**Text provided**
____

How I would redo my Data Science journey if I had to start from Scratch

Publication

The things I would learn, projects I would do, and skills I would prioritise if I had to learn from scratch

When I tell people that I work as a Data Scientist, I get asked the same questions many times:

How did you end up doing what you do? How did you learn? Did they teach you this at university?

I studied Industrial Engineering, which has very little to do with Data Science or Machine Learning, although it does have a little programming in C on its curriculum.

When I tell people what I studied, and then what I do for a living, the first of these questions appears: ‘How did you end up doing what yo do?’

I’ve always been passionate about computers and software, and I ended up doing Industrial engineering because it is a very general engineering degree, and because I also liked physics, thermodynamics, electronics, and the energetic industry, I decided to take a general bachelor, discover what I loved most, and then go for it.

This means that during the 4 year bachelor I studied, I didn’t get many useful knowledge that would later serve me in my professional life, although I did pick up some low level C programming, which served as an introduction to software development and programming, and allowed me to see that it was this area where I wanted to focus my future efforts.

____

**Dataset section**

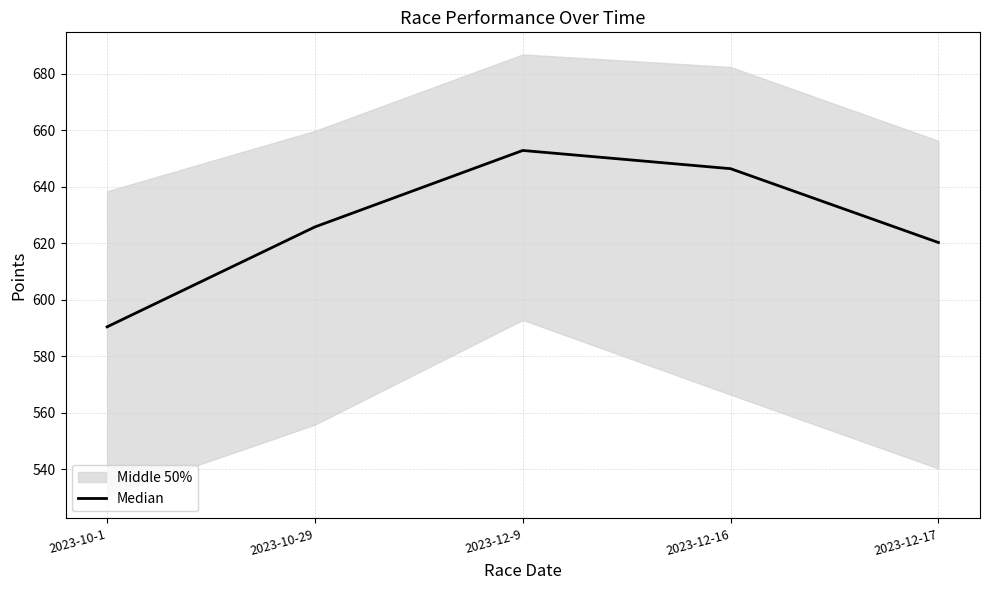

Approximately how many times larger is the value at 2023-12-17 compared to 2023-12-16?

1.0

____

**Your objective**
Answer these questions using the piece on redoing a data science journey:
1. What did the writer study at university?
2. How many years did the writer's bachelor last?
3. Which programming language was part of that curriculum?

**Exercise response**
1. Industrial Engineering
2. 4 years
3. C